310. Minimum Height Trees

Minimum Height Trees

For a undirected graph with tree characteristics, we can choose any node as the root. The result graph is then a rooted tree. Among all possible rooted trees, those with minimum height are called minimum height trees (MHTs).
Given such a graph, write a function to find all the MHTs and return a list of their root labels.



Format
The graph contains n nodes which are labeled from 0 to n - 1.
You will be given the number n and a list of undirected edges (each edge is a pair of labels).

You can assume that no duplicate edges will appear in edges. Since all edges are undirected, [0, 1] is the same as [1, 0] and thus will not appear together in edges.

Example 1:


Given n = 4, edges = [[1, 0], [1, 2], [1, 3]]



    0
    |
    1
   / \
  2   3


return  [1]



Example 2:


Given n = 6, edges = [[0, 3], [1, 3], [2, 3], [4, 3], [5, 4]]


 0  1  2
  \ | /
    3
    |
    4
    |
    5


return  [3, 4]



Note:


(1) According to the definition
of tree on Wikipedia: “a tree is an undirected graph in which any two vertices are connected by
exactly one path. In other words, any connected graph without simple cycles is a tree.”


(2) The height of a rooted tree is the number of edges on the longest downward path between the root and a
leaf.

Credits:Special thanks to @dietpepsi for adding this problem and creating all test cases.

§ TASK TO COMPLETE
In the minimum height trees problem, why will [0, 1] and [1, 0] never both appear in the list of edges? Explain in one to three sentences.

§ PROVIDED DATA
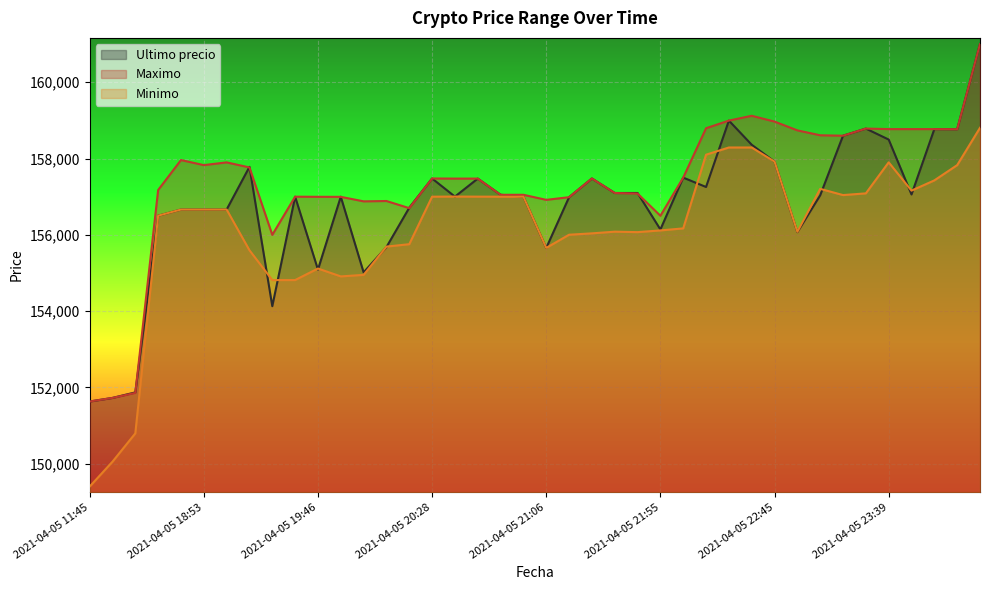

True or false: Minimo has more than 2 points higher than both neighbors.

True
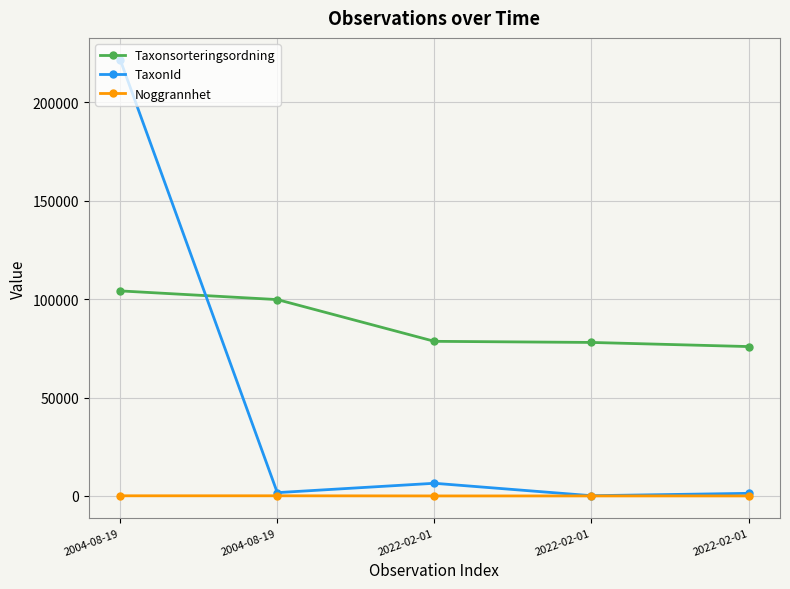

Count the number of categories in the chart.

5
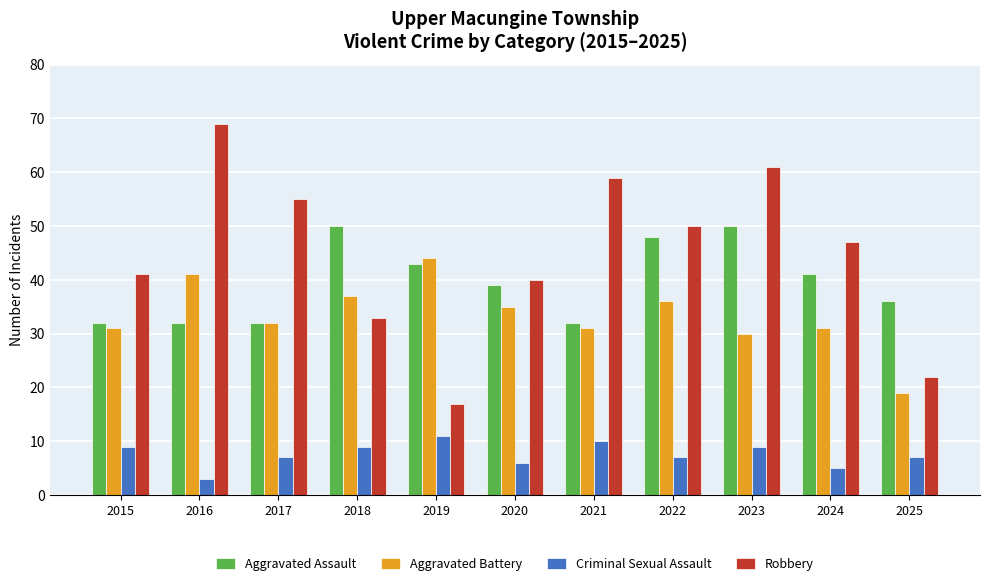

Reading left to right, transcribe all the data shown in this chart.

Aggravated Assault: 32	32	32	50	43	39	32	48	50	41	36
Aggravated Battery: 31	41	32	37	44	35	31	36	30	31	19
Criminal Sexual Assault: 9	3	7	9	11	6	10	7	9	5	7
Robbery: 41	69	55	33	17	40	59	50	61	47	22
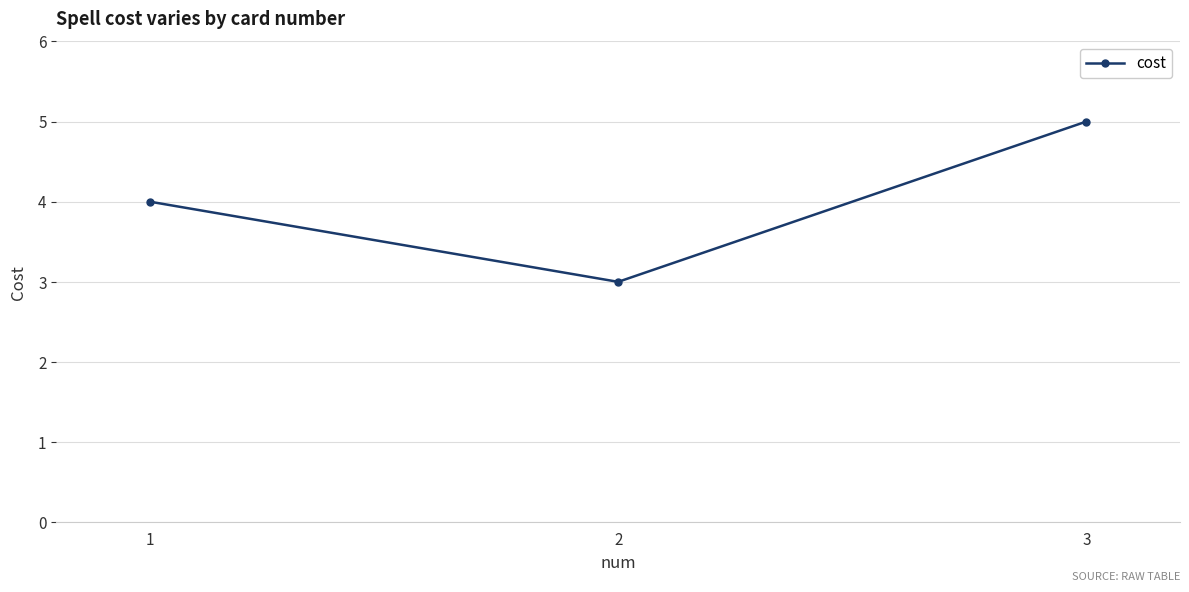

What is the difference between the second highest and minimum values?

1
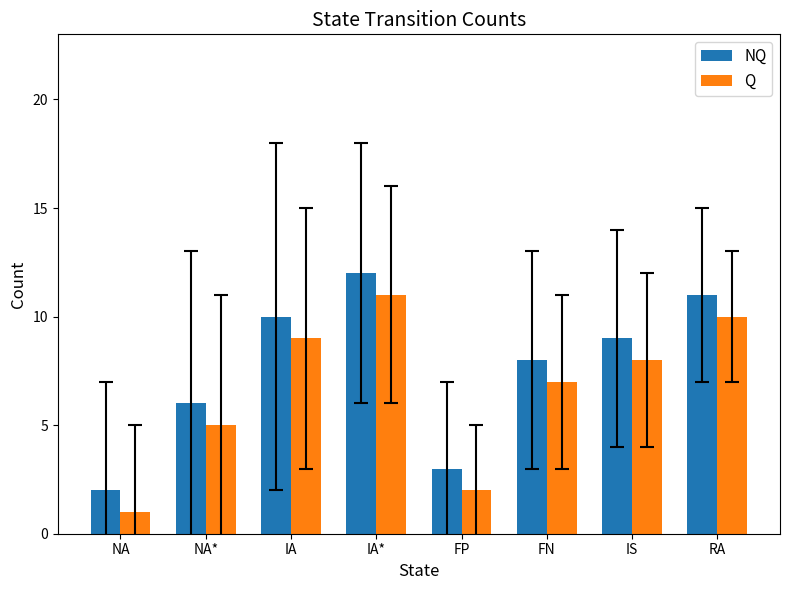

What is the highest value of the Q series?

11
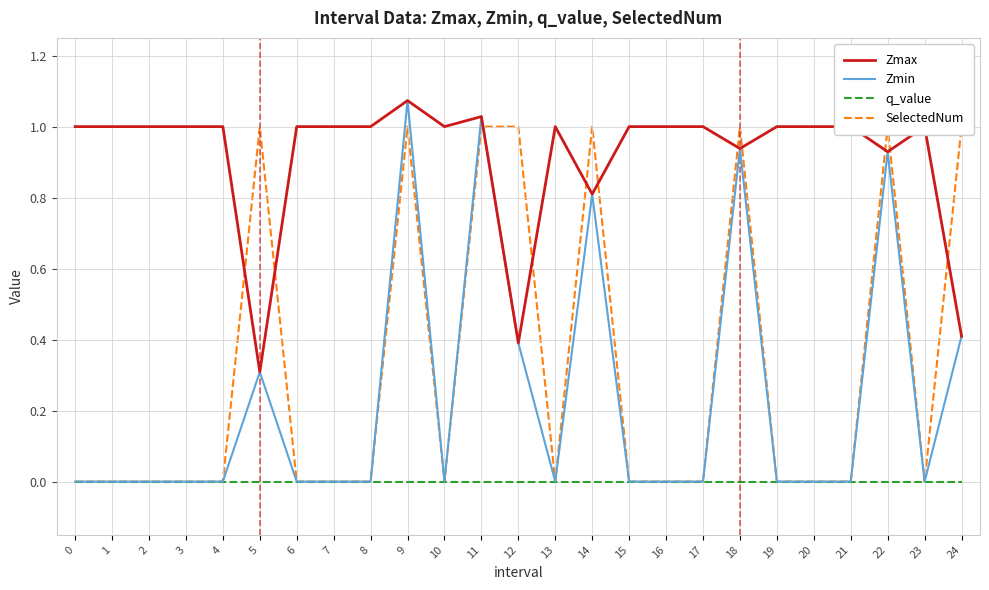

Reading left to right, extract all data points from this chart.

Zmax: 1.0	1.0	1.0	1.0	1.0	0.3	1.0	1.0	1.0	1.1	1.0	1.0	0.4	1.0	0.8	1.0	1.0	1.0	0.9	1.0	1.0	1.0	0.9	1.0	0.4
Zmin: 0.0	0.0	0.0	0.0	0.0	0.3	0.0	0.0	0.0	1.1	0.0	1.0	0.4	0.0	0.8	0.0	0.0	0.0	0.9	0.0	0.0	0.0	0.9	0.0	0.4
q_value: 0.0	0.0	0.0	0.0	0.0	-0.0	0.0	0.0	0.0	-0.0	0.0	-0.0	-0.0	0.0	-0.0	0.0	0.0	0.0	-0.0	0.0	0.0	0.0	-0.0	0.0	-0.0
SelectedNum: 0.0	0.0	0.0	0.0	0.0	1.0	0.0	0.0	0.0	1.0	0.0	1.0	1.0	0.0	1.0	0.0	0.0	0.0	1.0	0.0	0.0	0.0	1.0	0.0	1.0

--

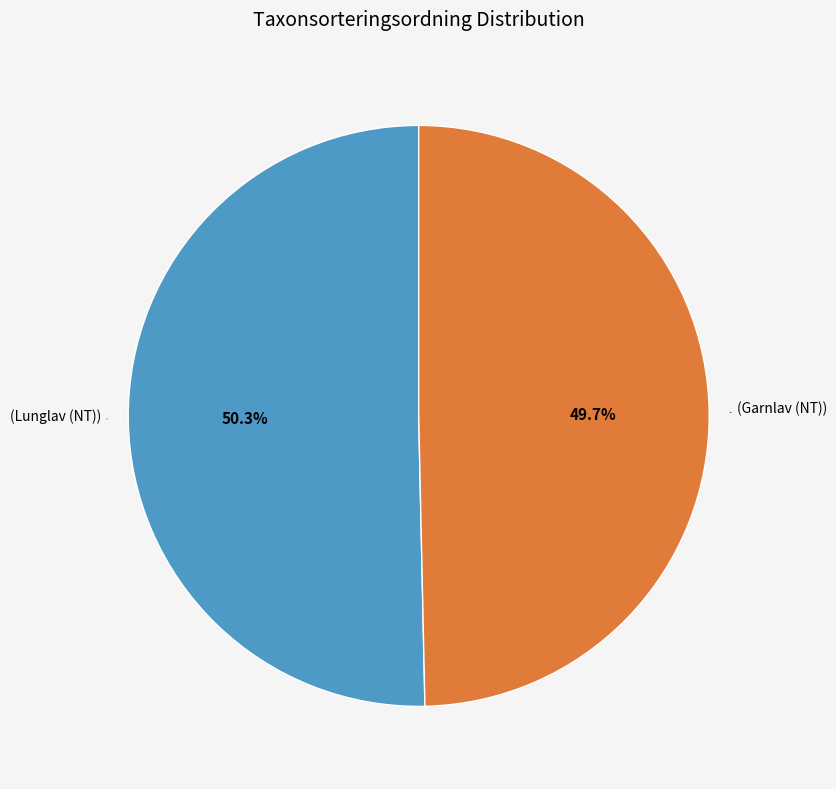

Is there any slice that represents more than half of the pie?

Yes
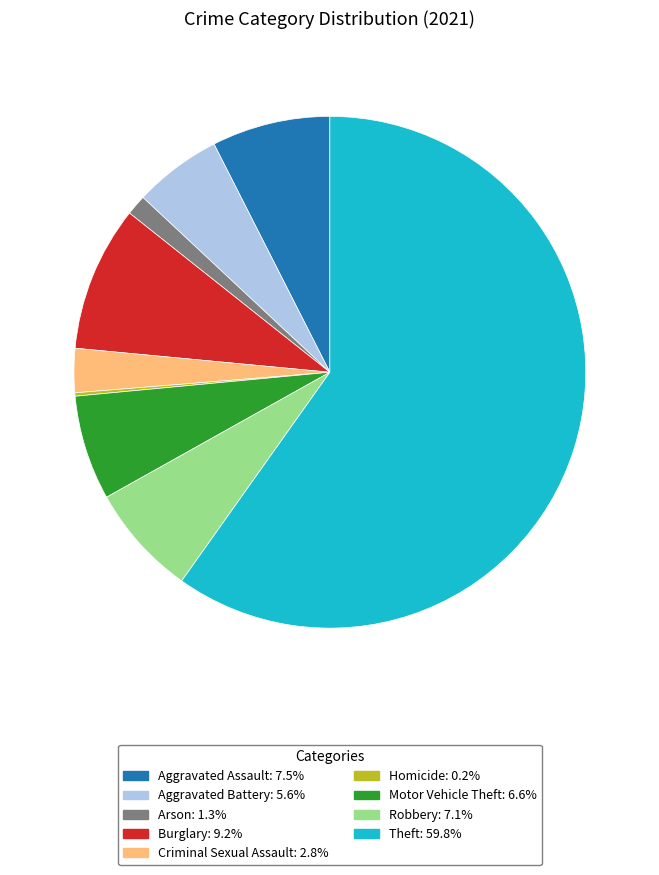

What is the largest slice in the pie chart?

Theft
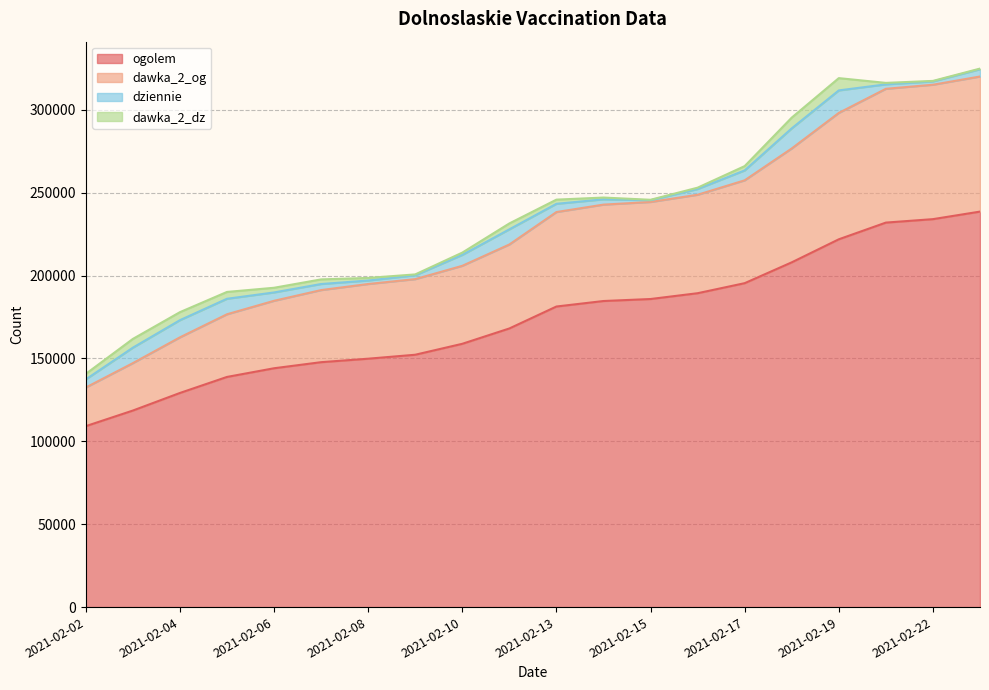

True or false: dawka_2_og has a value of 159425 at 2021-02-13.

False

* * *

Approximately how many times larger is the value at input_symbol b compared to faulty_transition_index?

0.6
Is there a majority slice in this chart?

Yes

§ ANSWER TO THE EXERCISE
All edges in the graph are undirected, so [0, 1] and [1, 0] describe the same edge. Because no duplicate edges appear in the list, the two can't appear together.